On December 18, Deputy Secretary of State John Sullivan visited Skopje, the capital of the Former Yugoslav Republic of Macedonia (FYROM) where he “reaffirmed with President Gjorge Ivanov the United States’ continued support of the landmark Prespa Agreement”, according to a State Department press release.
“The two also agreed on the need to implement key reforms required by NATO and the EU, including crucial judiciary reforms,” the document said.
The Prespa Agreement reached by Greek Prime Minister Alexis Tsipras and FYROM counterpart Zoran Zaev in June aims to solve “issues”, which prevent the FYROM from joining the NATO and the EU.

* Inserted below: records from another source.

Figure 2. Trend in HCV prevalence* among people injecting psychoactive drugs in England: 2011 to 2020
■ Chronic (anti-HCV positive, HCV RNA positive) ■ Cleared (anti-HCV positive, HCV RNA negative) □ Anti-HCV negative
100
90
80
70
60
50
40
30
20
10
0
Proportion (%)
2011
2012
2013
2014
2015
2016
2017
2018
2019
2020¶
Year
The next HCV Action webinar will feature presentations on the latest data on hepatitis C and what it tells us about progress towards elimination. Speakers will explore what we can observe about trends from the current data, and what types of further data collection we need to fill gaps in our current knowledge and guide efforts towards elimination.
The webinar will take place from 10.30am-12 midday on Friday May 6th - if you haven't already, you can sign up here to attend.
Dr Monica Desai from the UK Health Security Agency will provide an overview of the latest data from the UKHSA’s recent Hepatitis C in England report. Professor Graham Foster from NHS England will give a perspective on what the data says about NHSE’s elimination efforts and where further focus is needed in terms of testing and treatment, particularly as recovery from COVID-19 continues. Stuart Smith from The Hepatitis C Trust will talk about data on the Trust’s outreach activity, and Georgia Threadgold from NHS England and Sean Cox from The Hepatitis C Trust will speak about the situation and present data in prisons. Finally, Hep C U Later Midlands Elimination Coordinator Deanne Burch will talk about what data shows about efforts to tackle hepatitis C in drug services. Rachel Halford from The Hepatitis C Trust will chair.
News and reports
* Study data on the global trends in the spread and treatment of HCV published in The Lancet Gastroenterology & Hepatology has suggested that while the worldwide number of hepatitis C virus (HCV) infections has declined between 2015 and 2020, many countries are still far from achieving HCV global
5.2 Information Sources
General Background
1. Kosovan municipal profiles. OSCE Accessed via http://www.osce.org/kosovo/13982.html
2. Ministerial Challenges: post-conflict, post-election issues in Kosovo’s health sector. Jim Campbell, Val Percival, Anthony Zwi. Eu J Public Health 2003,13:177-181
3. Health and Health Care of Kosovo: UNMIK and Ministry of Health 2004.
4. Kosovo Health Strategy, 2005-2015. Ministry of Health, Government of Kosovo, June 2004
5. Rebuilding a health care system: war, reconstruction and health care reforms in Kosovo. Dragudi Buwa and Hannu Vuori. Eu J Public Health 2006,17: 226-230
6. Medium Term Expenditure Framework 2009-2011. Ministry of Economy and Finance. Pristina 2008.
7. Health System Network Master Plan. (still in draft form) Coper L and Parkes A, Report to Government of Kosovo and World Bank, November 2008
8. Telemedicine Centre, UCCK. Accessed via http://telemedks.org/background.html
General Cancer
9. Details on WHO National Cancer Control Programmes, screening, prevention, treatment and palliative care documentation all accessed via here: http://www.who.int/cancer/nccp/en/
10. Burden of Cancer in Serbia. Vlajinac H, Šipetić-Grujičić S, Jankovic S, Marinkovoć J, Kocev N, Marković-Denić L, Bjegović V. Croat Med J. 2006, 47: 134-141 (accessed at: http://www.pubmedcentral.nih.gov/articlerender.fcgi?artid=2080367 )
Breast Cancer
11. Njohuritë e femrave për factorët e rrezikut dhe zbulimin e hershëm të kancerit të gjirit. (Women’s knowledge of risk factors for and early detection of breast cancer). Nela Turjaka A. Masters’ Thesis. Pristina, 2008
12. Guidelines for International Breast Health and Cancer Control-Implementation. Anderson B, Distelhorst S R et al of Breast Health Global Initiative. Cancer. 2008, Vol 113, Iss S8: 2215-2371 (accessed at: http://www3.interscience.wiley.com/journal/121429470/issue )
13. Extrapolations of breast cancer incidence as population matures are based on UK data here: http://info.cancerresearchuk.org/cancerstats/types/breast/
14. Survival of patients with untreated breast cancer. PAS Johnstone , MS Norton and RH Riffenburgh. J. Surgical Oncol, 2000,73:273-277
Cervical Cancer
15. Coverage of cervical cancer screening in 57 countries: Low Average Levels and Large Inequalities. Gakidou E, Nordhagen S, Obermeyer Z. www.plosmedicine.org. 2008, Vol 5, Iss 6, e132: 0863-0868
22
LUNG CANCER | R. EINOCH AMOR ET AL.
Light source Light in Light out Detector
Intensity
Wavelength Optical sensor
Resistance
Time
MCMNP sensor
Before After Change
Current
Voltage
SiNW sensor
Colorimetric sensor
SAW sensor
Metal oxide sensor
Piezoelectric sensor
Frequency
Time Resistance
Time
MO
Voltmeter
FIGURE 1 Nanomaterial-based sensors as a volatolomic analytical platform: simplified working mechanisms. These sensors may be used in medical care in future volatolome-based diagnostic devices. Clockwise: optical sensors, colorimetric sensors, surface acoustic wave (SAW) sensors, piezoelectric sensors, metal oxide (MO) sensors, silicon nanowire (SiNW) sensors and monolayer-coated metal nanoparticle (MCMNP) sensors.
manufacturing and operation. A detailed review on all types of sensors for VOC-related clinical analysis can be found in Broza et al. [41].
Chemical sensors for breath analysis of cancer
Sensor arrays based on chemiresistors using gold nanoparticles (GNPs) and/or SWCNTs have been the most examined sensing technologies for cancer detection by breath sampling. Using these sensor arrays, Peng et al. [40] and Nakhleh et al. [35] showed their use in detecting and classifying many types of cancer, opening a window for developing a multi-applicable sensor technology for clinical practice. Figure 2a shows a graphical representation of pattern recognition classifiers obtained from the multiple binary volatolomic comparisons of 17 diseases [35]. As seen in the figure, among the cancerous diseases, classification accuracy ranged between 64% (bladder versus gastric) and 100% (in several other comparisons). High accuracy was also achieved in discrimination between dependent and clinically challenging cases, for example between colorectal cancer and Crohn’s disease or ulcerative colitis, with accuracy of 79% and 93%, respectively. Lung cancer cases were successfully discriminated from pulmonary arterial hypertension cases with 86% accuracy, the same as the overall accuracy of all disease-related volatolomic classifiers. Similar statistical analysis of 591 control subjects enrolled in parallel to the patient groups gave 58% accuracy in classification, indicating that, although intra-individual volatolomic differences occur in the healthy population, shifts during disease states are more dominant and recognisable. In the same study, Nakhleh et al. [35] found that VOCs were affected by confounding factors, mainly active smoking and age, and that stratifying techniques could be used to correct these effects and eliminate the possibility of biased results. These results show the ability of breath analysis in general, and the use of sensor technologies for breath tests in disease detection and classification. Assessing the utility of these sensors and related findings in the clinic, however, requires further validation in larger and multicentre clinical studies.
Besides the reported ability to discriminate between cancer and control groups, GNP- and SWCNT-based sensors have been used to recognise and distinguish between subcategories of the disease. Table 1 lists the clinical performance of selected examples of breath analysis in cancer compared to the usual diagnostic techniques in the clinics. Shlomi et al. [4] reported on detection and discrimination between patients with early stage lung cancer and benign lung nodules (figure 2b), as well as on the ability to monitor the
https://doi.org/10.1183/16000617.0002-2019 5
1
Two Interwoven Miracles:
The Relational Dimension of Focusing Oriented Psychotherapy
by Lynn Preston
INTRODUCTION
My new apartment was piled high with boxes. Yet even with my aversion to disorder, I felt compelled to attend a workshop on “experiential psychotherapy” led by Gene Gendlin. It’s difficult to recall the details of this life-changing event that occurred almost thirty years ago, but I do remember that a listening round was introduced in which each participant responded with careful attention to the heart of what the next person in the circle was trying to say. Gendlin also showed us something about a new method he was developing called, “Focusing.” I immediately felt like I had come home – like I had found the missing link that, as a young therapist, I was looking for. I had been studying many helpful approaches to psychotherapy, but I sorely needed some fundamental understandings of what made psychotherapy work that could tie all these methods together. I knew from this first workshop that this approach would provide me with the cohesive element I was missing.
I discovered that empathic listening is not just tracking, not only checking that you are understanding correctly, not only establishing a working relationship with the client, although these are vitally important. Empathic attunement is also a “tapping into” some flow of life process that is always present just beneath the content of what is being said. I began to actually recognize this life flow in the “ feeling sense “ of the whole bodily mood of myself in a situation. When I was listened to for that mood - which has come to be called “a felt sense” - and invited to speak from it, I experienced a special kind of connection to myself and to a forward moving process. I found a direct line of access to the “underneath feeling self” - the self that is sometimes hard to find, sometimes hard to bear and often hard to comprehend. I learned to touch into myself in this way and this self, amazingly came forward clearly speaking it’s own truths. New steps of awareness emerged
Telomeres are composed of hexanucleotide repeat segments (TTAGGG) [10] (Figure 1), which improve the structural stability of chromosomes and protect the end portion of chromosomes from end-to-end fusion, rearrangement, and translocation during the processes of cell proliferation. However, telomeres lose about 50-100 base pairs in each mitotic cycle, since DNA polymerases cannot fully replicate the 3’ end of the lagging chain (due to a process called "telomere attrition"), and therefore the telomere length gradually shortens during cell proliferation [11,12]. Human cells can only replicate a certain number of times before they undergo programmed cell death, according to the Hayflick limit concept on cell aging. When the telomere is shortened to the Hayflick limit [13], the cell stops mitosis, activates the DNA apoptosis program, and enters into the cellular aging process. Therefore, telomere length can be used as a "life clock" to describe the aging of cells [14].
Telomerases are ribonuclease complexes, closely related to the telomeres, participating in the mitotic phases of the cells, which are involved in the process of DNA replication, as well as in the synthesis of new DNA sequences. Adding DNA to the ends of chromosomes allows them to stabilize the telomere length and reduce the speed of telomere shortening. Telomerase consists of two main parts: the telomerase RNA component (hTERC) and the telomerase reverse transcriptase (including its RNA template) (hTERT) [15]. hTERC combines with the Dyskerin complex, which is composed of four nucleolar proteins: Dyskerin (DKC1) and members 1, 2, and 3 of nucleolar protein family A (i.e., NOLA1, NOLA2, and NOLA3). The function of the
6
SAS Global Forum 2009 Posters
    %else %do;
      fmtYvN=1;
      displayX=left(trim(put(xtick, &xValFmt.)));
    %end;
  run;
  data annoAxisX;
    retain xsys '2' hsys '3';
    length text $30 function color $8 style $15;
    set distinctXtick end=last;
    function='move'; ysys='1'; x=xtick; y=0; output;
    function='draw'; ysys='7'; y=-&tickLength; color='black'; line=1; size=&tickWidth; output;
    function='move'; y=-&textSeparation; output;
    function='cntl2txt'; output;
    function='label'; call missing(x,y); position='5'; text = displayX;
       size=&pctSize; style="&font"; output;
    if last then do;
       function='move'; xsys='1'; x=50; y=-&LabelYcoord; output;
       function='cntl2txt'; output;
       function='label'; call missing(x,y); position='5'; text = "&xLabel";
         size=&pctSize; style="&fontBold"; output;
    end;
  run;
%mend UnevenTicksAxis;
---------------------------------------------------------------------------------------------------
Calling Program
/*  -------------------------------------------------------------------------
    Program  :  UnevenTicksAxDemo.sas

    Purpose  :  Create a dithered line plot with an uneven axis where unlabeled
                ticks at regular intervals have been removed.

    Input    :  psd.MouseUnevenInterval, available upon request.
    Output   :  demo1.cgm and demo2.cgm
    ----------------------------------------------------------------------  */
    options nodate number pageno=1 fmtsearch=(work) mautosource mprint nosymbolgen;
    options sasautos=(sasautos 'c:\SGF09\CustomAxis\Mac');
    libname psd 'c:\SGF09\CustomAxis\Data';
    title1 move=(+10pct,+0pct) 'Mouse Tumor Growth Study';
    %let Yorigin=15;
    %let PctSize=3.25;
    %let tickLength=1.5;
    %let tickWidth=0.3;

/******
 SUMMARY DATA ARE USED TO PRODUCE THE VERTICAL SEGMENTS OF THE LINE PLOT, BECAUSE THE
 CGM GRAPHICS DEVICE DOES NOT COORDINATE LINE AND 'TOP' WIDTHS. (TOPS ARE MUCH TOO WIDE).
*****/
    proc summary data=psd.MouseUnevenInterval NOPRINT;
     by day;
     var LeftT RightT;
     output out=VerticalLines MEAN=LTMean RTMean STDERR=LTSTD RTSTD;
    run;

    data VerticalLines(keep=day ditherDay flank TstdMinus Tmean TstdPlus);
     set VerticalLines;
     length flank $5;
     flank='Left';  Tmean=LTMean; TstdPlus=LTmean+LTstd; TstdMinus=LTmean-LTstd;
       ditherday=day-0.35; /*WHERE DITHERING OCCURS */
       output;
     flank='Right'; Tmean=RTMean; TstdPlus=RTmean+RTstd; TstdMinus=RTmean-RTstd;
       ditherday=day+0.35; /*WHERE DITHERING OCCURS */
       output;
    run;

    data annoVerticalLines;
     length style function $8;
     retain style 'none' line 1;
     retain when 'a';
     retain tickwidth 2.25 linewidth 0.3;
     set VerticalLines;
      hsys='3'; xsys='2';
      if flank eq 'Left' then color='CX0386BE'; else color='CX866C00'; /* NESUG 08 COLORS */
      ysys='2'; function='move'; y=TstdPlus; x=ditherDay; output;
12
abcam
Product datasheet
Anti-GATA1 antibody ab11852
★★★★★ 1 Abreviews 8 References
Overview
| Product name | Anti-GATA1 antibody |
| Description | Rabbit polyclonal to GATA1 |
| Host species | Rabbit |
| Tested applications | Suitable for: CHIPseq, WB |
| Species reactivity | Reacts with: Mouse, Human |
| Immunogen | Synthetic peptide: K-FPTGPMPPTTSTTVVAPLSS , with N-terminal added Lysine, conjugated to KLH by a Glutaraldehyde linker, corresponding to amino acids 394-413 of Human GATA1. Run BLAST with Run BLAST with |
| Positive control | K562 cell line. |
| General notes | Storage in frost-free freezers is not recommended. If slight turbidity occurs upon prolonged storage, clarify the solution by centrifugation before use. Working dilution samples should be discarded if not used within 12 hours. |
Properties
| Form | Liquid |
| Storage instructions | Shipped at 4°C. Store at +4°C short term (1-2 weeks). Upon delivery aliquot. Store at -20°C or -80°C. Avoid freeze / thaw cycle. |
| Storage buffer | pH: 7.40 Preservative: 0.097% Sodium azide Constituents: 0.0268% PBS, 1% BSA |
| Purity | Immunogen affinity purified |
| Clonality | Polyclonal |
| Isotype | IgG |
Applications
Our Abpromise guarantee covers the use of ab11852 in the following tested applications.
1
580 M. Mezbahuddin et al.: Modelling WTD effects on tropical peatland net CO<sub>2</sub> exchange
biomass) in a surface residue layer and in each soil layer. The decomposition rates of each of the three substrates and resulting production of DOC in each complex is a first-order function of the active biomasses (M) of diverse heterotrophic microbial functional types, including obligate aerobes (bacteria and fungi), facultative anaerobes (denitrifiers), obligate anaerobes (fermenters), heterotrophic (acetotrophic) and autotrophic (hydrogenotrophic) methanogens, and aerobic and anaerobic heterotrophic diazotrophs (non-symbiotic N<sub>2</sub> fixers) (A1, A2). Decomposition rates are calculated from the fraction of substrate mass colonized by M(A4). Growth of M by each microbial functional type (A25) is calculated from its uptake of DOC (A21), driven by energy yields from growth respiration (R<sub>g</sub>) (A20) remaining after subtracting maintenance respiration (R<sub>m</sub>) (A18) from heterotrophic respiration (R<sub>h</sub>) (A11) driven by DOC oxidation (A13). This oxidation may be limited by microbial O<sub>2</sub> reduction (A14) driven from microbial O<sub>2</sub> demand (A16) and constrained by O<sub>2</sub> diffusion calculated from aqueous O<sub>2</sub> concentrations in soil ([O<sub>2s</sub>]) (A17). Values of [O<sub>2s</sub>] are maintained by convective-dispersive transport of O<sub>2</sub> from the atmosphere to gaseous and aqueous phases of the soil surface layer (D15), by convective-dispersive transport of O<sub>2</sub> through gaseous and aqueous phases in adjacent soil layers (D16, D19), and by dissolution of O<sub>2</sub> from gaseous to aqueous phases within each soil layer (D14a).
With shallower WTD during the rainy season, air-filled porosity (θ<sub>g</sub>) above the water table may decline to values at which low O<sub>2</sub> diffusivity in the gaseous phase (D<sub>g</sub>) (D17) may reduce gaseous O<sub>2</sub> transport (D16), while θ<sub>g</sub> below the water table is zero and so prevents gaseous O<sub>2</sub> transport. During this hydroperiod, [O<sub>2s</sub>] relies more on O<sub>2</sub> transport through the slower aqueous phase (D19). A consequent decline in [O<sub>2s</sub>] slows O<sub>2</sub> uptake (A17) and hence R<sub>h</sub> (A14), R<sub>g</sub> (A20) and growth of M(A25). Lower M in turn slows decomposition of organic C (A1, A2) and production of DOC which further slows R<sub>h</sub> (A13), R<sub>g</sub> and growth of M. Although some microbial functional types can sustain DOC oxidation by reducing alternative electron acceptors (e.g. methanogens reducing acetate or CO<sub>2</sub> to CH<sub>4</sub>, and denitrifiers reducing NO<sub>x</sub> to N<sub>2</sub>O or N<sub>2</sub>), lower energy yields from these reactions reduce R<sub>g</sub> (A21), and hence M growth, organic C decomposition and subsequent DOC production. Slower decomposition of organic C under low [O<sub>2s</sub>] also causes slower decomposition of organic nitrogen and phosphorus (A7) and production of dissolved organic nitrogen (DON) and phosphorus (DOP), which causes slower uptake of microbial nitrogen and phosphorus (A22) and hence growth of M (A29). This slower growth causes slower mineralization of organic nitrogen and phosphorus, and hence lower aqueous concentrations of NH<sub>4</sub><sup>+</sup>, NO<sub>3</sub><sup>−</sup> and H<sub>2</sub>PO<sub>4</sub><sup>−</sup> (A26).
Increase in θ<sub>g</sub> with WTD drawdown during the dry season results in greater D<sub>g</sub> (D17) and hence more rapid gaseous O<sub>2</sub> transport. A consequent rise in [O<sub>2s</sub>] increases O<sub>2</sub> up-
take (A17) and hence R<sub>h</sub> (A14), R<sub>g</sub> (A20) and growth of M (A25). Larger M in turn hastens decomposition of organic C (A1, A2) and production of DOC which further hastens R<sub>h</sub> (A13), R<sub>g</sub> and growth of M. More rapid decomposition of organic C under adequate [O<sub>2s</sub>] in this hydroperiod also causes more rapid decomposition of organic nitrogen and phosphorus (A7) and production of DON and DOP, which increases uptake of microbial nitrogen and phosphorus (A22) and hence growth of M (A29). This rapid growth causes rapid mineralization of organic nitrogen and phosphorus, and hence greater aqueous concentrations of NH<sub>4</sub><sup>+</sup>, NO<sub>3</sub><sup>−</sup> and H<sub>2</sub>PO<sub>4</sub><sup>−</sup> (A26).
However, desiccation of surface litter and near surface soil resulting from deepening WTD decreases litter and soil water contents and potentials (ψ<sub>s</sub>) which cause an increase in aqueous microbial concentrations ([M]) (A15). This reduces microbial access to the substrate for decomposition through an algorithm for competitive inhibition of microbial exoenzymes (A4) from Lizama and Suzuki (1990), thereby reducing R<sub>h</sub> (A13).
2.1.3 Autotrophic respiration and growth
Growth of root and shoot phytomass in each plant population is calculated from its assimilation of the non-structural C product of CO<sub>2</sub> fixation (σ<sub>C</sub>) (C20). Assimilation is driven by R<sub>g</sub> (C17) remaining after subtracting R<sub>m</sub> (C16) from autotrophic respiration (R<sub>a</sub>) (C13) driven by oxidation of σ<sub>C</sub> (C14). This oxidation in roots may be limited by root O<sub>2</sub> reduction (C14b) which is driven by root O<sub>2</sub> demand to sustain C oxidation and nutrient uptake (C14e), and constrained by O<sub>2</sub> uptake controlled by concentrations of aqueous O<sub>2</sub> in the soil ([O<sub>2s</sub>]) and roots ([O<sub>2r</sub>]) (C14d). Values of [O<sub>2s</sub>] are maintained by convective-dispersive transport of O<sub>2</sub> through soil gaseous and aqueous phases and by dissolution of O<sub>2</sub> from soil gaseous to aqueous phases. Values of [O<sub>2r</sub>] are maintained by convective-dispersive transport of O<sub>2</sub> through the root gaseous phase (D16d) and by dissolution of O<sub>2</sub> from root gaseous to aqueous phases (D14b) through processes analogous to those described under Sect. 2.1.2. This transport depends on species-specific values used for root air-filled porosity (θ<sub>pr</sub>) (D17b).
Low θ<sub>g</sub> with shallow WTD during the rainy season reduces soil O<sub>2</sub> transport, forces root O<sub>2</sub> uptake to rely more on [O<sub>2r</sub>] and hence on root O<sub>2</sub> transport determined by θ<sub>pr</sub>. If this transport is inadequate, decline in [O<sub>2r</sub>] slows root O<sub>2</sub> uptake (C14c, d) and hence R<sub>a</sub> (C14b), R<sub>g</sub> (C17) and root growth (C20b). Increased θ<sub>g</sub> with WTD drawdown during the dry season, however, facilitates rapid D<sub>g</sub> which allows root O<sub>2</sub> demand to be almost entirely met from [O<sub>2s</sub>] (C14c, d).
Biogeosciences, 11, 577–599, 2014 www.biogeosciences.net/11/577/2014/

Under the agreement, the FYROM would add “North” to its current name [Republic of Macedonia] in exchange for Athens’ promise to stop blocking the Balkan state from joining NATO and the EU. Commenting on the situation Sullivan also claimed that it was “no secret” that Russia had tried to undermine the deal.
Deputy Secretary of State John Sullivan met @Dimitrov_Nikola to discuss the excellent cooperation between our countries. D/S Sullivan praised #Macedonia’s progress towards implementing the Prespa Agreement, which paves the way for #Macedonia’s @NATO membership. pic.twitter.com/ZX0GTX3qLL
— US Embassy Macedonia (@usembassymkd) December 18, 2018
On December 21, the Russian Foreign Ministry released an official comment on the accusations. The foreign ministry said that the US had intervened in the domestic politics of the FYROM to enforce the “inadequate” agreement. It said that Washington is trying to justify its “unjustifiable interference” in FYROM’s domestic affairs and legitimize “the inadequate Prespes Agreement” in order to lead another Balkan country to NATO.
The Russian side also recalled that the September 18 FYROM referendum, when voters were asked whether they support EU and NATO membership by accepting the agreement struck between the Republic of Macedonia and Greece in June 2018. The vote in support of the EU and NATO ultimately failed on a constitutional ground because the turnout of eligible voters was not over 50 percent.
Furthermore, the foreign ministry pointed out that a US ambassador was in the building of the FYROM’s Parliament on October 19 when the Parliament voted in favour on constitutional changes to the country’s current name. The statement said that the voting process was accompanied with manipulations, bribery and blackmail.